> _Excerpt to read_:
Segment Open

The modified immune cell of claim 25, wherein the engineered receptor is a T-cell antigen coupler (TAC) receptor.
The modified immune cell of any one of claims 25-29, wherein the first nucleic acid sequence and the second nucleic acid sequence are operably linked to the same promoter.
The modified immune cell of any one of claims 25-29, wherein the first nucleic acid and the second nucleic acid are operably linked to separate promoters.
The modified immune cell of any one of the preceding claims, wherein the modified immune cell is selected from the group consisting of a cytotoxic T cell, a helper T cell, a natural killer (NK) cell, an NK-cell, an iNK-T cell, an NK-T like cell, an αβT cell and a γδT cell.
The modified immune cell of claim 32, wherein the modified immune cell is an NK cell.
The modified immune cell of claim 32, wherein the modified immune cell is a cytotoxic T cell.
The modified immune cell of any one of the preceding claims, wherein the modified immune cell has reduced toxicity in vivo when administered to an individual compared to a modified immune cell that does not comprise the first heterologous nucleic acid encoding the IL-15 polypeptide.
A method of producing a modified immune cell, comprising: introducing into a precursor immune cell a first nucleic acid sequence encoding an IL-15 polypeptide comprising one or more amino acid substitutions at positions 8 and/or 62, wherein numbering of the amino acid residue positions is according to SEQ ID NO: 1.
The method of claim 36, wherein the precursor immune cell is selected from the group consisting of a cytotoxic T cell, a helper T cell, an NK cell, an NK-T cell, an iNK-T cell, an NK-T like cell, an αβT cell and a γδT cell.
The method of claim 36 or 37, wherein the precursor immune cell comprises an engineered receptor.
The method of claim 36 or 37, further comprising introducing into the precursor immune cell a second nucleic acid encoding an engineered receptor.
The method of claim 38 or 39, wherein the engineered receptor is a chimeric antigen receptor (CAR) , a modified T-cell receptor (TCR) , or a T-cell antigen coupler (TAC) receptor.
The method of claim 39 or 40, wherein the first nucleic acid sequence and the second nucleic acid sequence are on the same vector.
The method of claim 41, wherein the vector is a viral vector.
The method of claim 42, wherein the viral vector is selected from the group consisting of an adenoviral vector, an adeno-associated virus vector, a retroviral vector, a lentiviral vector, a herpes simplex viral vector, and derivatives thereof.

Segment Closed

> _Description of the task_:
Extend the patent claims on immune cells modified with IL-15, starting after the last claim shown.

[Extracted page text data]
Segment Open

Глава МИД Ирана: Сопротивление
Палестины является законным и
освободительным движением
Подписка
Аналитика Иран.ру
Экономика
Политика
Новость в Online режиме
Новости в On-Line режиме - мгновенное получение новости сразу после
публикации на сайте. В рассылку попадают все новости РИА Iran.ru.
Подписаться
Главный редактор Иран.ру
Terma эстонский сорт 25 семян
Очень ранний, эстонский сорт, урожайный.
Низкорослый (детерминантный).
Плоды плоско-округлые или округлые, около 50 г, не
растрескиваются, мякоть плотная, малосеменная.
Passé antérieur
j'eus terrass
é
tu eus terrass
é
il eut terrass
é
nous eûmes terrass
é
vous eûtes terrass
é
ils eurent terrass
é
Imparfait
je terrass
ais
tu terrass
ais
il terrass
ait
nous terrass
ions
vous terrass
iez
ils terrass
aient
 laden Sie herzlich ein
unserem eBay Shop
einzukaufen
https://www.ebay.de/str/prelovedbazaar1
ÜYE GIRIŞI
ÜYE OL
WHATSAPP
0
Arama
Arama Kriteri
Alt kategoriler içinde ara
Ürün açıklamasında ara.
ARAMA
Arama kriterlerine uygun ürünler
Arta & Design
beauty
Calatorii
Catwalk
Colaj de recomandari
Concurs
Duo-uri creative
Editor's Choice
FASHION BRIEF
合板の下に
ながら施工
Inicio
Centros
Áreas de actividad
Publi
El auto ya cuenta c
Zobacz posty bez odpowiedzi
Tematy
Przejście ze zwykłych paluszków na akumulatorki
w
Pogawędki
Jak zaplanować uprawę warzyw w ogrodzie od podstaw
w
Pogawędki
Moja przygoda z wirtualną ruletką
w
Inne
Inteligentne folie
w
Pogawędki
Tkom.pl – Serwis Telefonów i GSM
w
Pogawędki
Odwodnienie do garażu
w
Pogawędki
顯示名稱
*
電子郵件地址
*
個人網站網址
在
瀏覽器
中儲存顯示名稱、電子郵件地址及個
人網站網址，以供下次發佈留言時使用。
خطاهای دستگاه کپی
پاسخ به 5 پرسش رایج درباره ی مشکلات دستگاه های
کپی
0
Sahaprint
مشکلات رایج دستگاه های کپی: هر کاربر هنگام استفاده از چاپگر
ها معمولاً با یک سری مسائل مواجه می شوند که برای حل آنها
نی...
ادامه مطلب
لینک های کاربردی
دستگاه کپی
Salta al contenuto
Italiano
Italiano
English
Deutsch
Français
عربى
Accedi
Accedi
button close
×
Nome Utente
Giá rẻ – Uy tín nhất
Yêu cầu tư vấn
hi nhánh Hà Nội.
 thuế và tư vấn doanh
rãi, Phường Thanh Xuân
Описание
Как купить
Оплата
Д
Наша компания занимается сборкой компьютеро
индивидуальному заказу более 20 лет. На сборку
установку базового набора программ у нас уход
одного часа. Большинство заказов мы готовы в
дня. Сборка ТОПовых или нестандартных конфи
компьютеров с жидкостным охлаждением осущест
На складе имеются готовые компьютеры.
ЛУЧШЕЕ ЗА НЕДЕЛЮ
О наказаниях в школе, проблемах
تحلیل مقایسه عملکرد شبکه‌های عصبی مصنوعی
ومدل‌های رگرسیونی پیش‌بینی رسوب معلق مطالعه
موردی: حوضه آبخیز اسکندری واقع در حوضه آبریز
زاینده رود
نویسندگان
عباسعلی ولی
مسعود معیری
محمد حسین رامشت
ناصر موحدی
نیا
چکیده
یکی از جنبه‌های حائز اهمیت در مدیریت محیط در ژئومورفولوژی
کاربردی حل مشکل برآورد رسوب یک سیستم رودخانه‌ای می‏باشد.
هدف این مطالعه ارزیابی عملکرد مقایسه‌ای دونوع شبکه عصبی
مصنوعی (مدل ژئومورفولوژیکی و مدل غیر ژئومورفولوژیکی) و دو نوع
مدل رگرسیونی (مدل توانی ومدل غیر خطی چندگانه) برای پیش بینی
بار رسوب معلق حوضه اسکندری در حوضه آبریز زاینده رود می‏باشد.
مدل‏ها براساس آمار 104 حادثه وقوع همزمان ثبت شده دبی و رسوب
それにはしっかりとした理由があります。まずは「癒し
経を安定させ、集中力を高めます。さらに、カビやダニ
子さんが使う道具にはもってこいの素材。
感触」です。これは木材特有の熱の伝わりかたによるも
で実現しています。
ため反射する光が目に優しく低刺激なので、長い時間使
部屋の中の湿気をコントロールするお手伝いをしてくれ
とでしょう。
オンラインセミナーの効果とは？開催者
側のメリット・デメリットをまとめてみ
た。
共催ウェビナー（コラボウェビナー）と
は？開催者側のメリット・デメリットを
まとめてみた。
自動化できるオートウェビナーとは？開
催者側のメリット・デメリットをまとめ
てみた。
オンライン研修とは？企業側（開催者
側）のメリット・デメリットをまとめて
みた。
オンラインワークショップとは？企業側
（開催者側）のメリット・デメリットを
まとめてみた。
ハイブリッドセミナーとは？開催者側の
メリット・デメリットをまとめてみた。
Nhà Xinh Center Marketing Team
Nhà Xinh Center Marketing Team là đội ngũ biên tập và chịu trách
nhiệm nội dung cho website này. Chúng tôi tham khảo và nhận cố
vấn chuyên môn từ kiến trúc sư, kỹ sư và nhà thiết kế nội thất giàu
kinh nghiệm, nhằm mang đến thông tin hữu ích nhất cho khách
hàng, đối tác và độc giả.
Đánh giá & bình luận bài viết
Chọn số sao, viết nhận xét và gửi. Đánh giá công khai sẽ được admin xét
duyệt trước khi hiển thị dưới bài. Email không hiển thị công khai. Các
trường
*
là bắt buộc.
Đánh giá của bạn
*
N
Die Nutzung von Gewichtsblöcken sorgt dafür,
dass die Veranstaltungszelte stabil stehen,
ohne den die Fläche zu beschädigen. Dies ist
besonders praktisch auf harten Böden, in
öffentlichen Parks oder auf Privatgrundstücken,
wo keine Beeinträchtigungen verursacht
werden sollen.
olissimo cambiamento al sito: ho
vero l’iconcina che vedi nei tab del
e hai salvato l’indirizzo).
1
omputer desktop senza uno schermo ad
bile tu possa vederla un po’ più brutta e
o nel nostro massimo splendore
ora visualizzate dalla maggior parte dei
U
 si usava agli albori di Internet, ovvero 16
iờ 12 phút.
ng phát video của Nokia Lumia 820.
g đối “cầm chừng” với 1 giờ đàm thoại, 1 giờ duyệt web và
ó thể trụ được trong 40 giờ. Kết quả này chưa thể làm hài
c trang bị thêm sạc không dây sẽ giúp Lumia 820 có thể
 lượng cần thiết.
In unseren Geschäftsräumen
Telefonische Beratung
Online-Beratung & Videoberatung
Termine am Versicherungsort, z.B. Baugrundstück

Segment Closed

> _Task answer_:
The method of any one of claims 36-43, further comprising isolating or enriching immune cells comprising the first and/or the second nucleic acid sequence.
A modified immune cell produced by the method of any one of claims 36-44.
A pharmaceutical composition comprising the modified immune cell of claims 1-35 and 45, and a pharmaceutically acceptable carrier.
A method of treating a disease in an individual, comprising administering to the individual an effective amount of the pharmaceutical composition of claim 46.
The method of claim 47, wherein the disease is cancer.
The method of claim 48, wherein the individual has a low tumor burden.
The method of any one of claims 47-49, wherein the method does not result in cytokine storm in the individual.
The method of any one of claims 47-50, wherein the individual is human.
A method of reducing cytokine storm in an individual receiving treatment with an immune cell comprising an engineered receptor, comprising: (a) introducing to the immune cell a heterologous nucleic acid sequence encoding an IL-15 polypeptide comprising one or more amino acid substitutions at positions 8 and/or 62, wherein numbering of the amino acid residue positions is according to SEQ ID NO: 1, thereby providing a modified immune cell; and (b) administering to the individual an effective amount of the modified immune cell.
An engineered IL-15 polypeptide comprising amino acid substitution D8E, T62G, V3Y and/or L25F, wherein numbering of the amino acid residue positions is according to SEQ ID NO: 1.
The engineered IL-15 polypeptide of claim 53, comprising an amino acid sequence having at least about 90%sequence identity to an amino acid sequence selected from the group consisting of SEQ ID NOs: 5, 7, 78 and 79.